The shaming techniques penalize the woman, who might be simply acting on her family’s behest, and further ostracize her. The model also involves the invasion of a pregnant woman’s privacy. Monetary incentives to "report" pregnant women raise concerns about false reporting and undue harassment. Finally, the model is also likely unsustainable. The short-term flurry of activity hardly changes the forces under which women are devalued. This is not the desired route for sustainable change.
Acts of resistance to patriarchy by women themselves provide the seeds for real change.

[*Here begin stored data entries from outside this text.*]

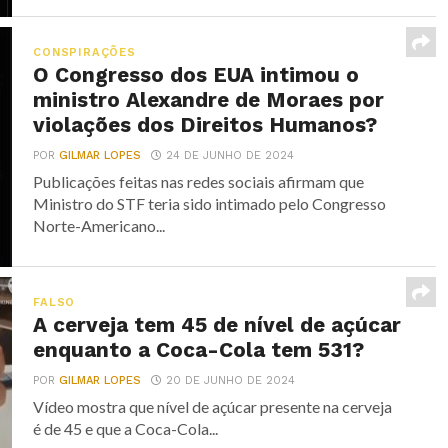
CONSPIRAÇÕES
O Congresso dos EUA intimou o
ministro Alexandre de Moraes por
violações dos Direitos Humanos?
POR
GILMAR LOPES
24 DE JUNHO DE 2024
Publicações feitas nas redes sociais afirmam que
Ministro do STF teria sido intimado pelo Congresso
Norte-Americano...
FALSO
A cerveja tem 45 de nível de açúcar
enquanto a Coca-Cola tem 531?
POR
GILMAR LOPES
20 DE JUNHO DE 2024
Vídeo mostra que nível de açúcar presente na cerveja
é de 45 e que a Coca-Cola...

Most times, patriarchy in India is accepted as "culture." This may be seen in justifications of the:
► Different standards applied while raising sons versus daughters;
► Different resources made available for education;
► Different expectations at weddings;
► Different allotment of household work for husbands versus wives and sons versus daughters;
► Different values placed on respective careers;
► Different demands on sons-in-law versus daughters-in-law;
► Different treatment of parents who live with married daughters versus sons; and
► Different reactions to inheriting family name or property as a son versus a daughter.
Given all these differences, it should be no shock that the girl, when she readies herself for mothering the next generation, does not favor birthing a girl.
Serious response to warnings such as The Lancet study requires one solution: fighting against deeply ingrained societal prejudices. This fight begins at home -- during our birthday parties, our weddings, our festivals, our living-room conversations. This fight requires courage. This fight alone will help find our "missing" girls, our missing balance and equality.